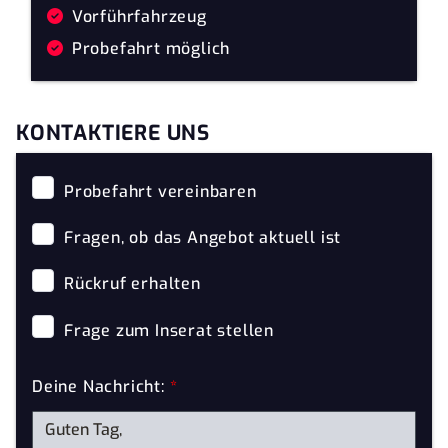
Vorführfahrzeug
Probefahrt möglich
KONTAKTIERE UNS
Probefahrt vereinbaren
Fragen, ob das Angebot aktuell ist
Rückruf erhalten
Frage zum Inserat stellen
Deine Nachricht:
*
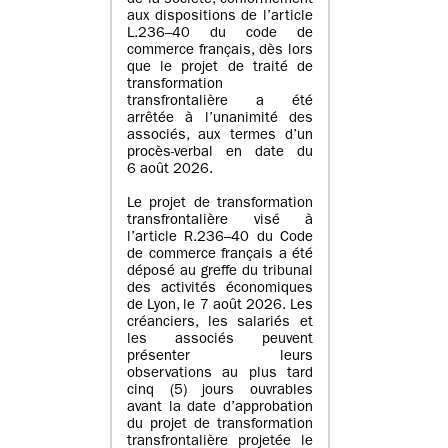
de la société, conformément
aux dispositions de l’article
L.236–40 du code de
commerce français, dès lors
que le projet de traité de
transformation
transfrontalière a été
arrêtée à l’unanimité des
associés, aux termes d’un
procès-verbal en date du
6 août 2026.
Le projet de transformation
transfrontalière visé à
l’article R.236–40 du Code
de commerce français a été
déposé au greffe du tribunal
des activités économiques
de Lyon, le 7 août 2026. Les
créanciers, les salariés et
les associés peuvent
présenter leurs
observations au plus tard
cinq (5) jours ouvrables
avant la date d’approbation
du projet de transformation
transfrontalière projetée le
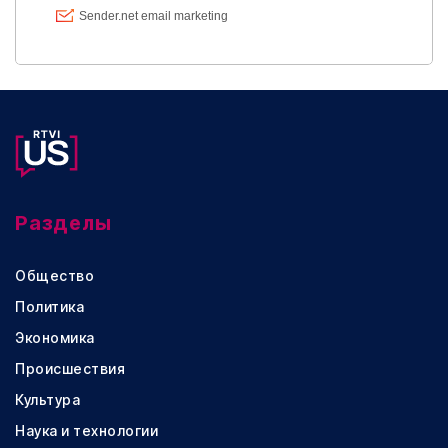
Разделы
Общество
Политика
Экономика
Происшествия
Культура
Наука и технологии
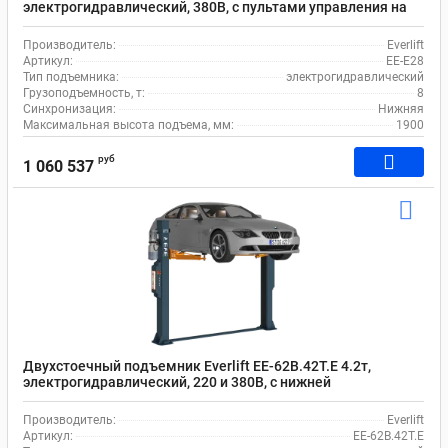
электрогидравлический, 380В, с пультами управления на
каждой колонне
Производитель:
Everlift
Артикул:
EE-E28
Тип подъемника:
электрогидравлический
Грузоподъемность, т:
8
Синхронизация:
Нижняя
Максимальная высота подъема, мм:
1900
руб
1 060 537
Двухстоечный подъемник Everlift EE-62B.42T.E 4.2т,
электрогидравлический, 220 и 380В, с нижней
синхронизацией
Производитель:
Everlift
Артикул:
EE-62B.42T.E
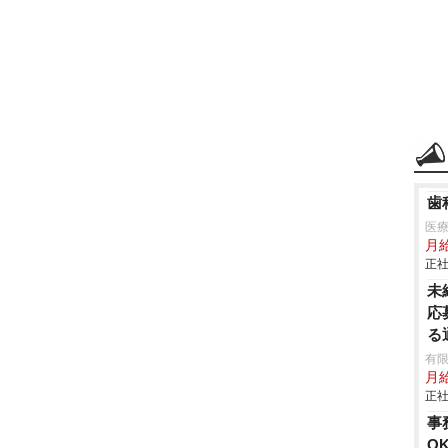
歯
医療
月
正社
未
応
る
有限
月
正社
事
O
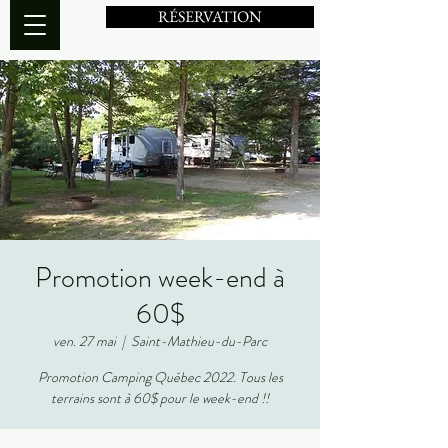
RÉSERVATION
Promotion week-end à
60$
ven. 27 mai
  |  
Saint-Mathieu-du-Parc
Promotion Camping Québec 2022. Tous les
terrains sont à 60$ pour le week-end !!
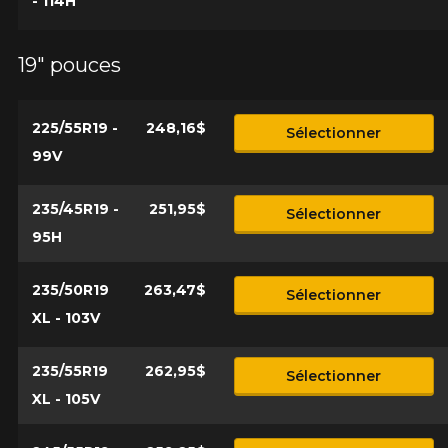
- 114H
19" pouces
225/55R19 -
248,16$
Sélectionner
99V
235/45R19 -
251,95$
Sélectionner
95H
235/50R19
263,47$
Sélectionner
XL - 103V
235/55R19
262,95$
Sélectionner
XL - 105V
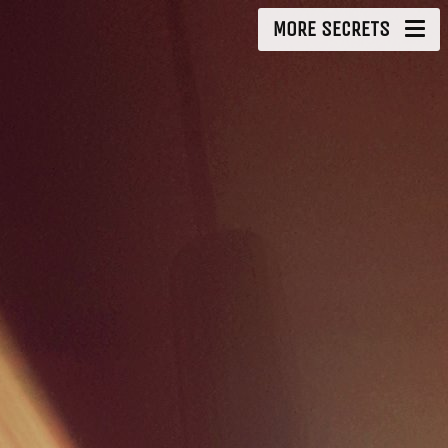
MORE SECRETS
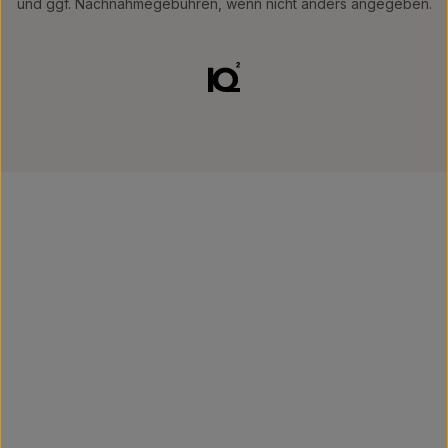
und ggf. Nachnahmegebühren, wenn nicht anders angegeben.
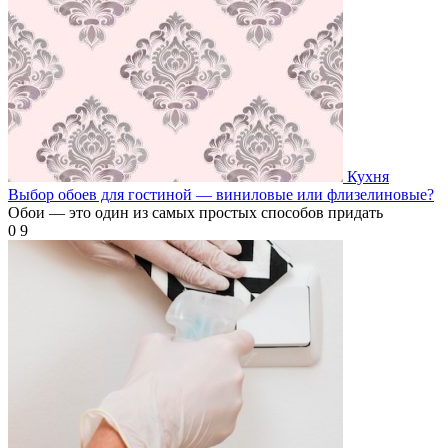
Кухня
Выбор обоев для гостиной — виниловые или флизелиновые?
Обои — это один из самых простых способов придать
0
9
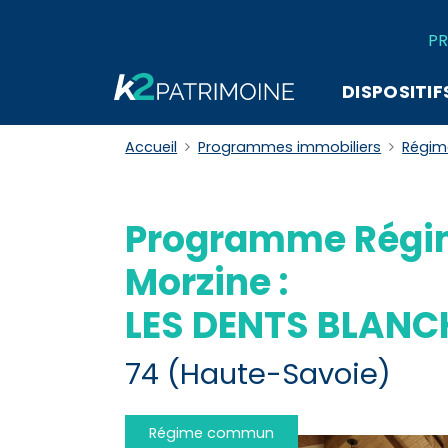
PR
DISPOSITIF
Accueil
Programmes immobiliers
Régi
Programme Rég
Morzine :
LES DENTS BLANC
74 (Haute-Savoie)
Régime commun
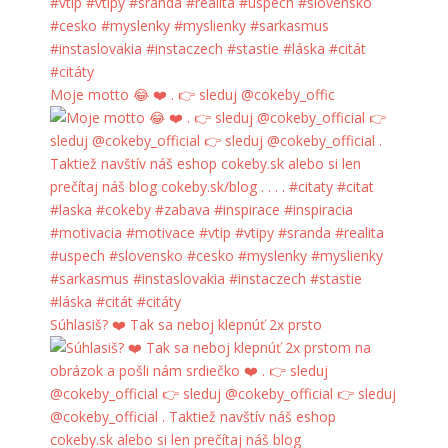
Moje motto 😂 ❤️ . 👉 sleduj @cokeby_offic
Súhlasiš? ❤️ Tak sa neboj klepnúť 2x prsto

● Task description
Pick out every line of the listing above that contains the word "transfrontalière", and copy each one.

● Output
transfrontalière a été
transfrontalière visé à
transfrontalière projetée le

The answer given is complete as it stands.